Według Vogue Business, agencja modelek Photogenics z Los Angeles już eksperymentować z tego typu technologią, tworząc „awatary za pomocą skanów 3D twarzy modeli, podczas gdy ich ciała były renderowane od podstaw”. Modele i ich awatary, spersonalizowane zgodnie z preferencjami modela dotyczącymi rzeczywistości lub kreatywności, są dostępne do użytku w metaverse jako modele wirtualne.

Najnowsze: Czy zdecentralizowane tożsamości cyfrowe to przyszłość, czy tylko niszowy przypadek użycia?

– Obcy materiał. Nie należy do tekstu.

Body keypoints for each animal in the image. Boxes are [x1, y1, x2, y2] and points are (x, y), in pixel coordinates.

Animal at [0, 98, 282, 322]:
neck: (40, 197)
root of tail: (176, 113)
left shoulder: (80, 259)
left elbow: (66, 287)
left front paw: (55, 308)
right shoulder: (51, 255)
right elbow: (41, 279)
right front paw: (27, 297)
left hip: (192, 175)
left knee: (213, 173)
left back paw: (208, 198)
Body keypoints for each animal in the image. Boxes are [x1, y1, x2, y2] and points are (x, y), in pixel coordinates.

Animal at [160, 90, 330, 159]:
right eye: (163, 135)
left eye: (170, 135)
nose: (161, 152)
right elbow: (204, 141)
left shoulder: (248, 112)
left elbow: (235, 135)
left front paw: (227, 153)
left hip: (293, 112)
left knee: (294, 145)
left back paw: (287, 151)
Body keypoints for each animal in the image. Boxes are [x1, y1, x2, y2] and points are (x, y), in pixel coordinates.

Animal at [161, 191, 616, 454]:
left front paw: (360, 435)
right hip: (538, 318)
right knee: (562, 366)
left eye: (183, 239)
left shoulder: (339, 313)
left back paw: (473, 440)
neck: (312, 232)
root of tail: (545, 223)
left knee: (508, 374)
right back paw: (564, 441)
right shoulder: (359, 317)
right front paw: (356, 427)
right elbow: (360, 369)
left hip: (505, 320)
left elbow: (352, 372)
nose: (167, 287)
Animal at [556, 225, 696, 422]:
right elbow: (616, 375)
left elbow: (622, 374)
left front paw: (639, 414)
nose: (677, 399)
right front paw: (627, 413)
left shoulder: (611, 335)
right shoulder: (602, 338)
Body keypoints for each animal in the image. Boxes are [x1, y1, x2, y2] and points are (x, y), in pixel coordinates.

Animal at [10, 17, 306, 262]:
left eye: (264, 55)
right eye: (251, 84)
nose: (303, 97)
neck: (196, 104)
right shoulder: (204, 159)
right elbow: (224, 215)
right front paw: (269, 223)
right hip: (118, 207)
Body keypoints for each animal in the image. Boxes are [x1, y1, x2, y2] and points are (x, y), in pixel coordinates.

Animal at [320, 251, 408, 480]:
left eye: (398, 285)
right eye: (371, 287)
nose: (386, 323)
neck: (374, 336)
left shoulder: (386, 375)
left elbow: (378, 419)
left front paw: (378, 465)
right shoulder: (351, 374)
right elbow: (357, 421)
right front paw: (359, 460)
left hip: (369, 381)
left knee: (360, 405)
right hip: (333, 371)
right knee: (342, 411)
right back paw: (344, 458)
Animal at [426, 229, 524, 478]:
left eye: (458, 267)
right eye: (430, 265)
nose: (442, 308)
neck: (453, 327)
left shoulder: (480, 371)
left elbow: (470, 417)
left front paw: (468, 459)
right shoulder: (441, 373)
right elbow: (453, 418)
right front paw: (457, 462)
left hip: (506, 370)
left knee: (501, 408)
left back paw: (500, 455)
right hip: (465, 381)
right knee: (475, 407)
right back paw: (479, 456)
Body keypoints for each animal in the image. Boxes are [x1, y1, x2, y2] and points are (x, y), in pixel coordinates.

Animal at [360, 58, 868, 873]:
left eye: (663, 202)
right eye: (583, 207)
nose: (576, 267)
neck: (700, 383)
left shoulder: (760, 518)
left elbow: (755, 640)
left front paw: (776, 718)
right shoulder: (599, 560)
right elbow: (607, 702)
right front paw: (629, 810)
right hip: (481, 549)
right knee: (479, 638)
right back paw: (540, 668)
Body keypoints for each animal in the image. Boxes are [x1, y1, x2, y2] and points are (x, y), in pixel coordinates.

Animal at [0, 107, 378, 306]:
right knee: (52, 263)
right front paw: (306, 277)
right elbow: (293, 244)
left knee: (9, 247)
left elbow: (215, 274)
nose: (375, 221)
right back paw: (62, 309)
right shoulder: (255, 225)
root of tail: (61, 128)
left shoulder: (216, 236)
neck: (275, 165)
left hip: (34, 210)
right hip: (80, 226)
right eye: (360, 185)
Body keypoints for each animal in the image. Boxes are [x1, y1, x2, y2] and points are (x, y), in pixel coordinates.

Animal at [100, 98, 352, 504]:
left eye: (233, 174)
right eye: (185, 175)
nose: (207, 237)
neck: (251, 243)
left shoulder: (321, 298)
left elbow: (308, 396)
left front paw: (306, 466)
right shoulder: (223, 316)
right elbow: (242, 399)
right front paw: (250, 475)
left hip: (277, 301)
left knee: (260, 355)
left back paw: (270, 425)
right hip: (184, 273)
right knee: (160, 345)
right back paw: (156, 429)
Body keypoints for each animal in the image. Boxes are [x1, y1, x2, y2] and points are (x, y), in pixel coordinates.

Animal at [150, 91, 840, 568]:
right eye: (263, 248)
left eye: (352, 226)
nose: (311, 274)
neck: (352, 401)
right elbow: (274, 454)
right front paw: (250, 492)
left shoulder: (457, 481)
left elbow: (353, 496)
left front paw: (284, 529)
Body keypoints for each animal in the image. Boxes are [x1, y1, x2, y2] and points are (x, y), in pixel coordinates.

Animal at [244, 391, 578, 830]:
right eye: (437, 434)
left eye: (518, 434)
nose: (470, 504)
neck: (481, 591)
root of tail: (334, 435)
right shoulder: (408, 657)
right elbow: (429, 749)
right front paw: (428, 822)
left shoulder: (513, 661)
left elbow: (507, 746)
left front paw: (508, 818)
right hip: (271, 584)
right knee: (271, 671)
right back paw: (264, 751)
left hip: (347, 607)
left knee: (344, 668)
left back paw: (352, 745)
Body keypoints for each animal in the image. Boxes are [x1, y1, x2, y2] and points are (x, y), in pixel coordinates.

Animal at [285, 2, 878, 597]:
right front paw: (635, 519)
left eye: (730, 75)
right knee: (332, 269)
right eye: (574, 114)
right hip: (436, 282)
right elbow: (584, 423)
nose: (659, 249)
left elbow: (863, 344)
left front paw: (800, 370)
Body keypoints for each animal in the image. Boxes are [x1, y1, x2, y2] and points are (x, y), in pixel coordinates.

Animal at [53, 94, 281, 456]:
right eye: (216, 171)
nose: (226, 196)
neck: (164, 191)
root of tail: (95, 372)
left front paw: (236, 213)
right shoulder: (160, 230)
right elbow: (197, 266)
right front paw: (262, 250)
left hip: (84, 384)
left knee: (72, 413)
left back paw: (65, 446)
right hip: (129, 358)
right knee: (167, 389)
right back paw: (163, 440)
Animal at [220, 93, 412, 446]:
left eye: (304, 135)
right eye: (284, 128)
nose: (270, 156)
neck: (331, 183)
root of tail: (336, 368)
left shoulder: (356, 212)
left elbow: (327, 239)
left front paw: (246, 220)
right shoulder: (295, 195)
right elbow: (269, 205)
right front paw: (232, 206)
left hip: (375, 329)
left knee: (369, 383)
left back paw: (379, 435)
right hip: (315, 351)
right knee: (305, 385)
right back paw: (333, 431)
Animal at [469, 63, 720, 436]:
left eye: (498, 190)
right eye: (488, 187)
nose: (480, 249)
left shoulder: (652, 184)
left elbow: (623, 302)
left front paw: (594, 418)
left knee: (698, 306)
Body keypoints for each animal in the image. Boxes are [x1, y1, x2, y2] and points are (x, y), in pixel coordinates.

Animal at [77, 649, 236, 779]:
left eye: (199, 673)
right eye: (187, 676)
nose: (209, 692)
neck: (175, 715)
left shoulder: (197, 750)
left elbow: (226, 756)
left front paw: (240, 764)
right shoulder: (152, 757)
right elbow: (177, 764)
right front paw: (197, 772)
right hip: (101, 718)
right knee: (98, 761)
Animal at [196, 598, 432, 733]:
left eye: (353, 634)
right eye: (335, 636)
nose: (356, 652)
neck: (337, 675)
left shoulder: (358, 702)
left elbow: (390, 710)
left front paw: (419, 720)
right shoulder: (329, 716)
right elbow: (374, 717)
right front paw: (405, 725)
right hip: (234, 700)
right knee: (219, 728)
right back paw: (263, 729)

Cyfrowe urządzenia do noszenia mogą również kształtować to, kim jesteśmy online. Jeśli z różnych powodów zdecydujemy się przenieść do metawersu, tożsamość tam jest tak samo ważna, jak w prawdziwym życiu. W modzie ludzie używają detali, aby wyrazić siebie, dodając własne hafty do kawałków i dostosowując je do swojej osobowości. Ta koncepcja będzie tak samo ważna online, jak i offline, jak zasugerowała Viltrakytė:

„Wirtualna obecność może być przedłużeniem fizycznej jaźni i osobowości lub może być czymś zupełnie innym od tego, kim dana osoba jest w prawdziwym życiu. Myślę, że zobaczymy mieszankę tych dwóch koncepcji”. 

Faktem jest, że technologii jeszcze nie ma. Jednak branża modowa wielokrotnie udowadniała, że ​​„nasza kreatywność pokazuje, jak możemy wykorzystać cały ten potencjał w branży modowej”.